Collect every line of the data that contains the string "radius". Letter case counts when matching.
───
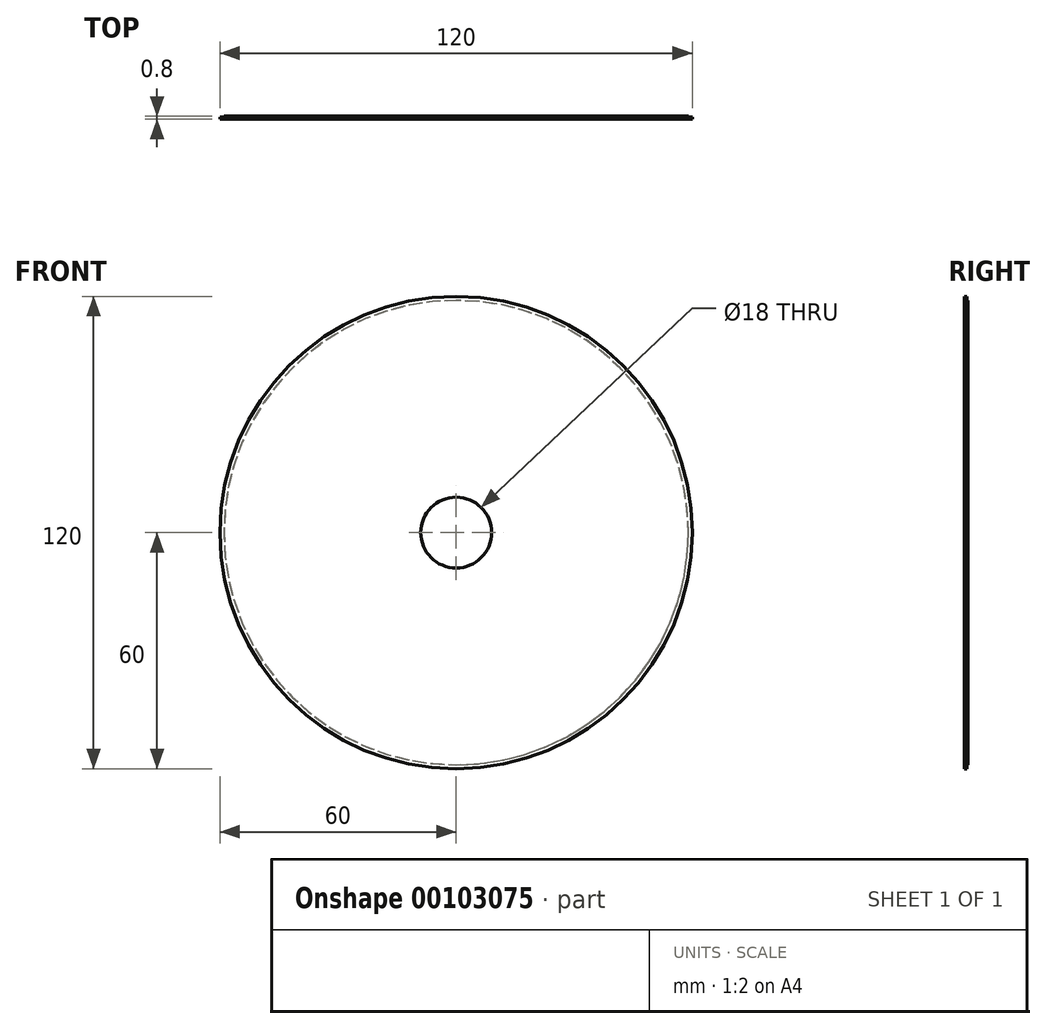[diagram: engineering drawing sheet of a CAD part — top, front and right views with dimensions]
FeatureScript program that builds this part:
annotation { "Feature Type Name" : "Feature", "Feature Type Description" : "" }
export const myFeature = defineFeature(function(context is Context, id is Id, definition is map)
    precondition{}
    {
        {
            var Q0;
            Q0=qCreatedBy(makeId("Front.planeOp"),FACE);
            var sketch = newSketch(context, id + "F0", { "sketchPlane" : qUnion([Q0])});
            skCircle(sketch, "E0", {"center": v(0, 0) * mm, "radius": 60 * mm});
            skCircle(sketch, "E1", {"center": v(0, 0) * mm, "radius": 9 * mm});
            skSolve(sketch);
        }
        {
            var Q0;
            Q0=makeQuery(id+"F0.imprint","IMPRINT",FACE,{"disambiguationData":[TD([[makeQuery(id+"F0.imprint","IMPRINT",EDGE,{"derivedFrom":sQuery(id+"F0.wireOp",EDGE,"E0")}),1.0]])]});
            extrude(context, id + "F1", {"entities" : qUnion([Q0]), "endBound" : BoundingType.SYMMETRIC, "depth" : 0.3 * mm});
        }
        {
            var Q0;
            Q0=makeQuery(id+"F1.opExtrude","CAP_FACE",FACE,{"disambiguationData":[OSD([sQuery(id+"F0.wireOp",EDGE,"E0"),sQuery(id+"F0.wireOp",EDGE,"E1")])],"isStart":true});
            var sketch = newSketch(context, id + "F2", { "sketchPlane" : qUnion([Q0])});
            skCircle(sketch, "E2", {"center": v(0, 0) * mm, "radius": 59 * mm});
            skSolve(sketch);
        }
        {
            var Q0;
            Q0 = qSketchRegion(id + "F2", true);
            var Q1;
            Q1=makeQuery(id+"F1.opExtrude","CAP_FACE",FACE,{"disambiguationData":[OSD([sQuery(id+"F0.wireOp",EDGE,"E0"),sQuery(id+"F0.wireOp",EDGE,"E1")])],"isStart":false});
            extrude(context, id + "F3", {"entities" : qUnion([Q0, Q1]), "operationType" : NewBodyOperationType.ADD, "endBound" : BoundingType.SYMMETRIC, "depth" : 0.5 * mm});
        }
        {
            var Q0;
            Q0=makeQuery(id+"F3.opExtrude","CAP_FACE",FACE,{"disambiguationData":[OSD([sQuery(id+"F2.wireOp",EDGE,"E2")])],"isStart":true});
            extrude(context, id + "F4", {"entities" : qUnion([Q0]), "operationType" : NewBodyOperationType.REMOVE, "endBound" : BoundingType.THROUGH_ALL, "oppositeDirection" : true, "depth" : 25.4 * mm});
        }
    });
───
# Exercise solution
            skCircle(sketch, "E0", {"center": v(0, 0) * mm, "radius": 60 * mm});
            skCircle(sketch, "E1", {"center": v(0, 0) * mm, "radius": 9 * mm});
            skCircle(sketch, "E2", {"center": v(0, 0) * mm, "radius": 59 * mm});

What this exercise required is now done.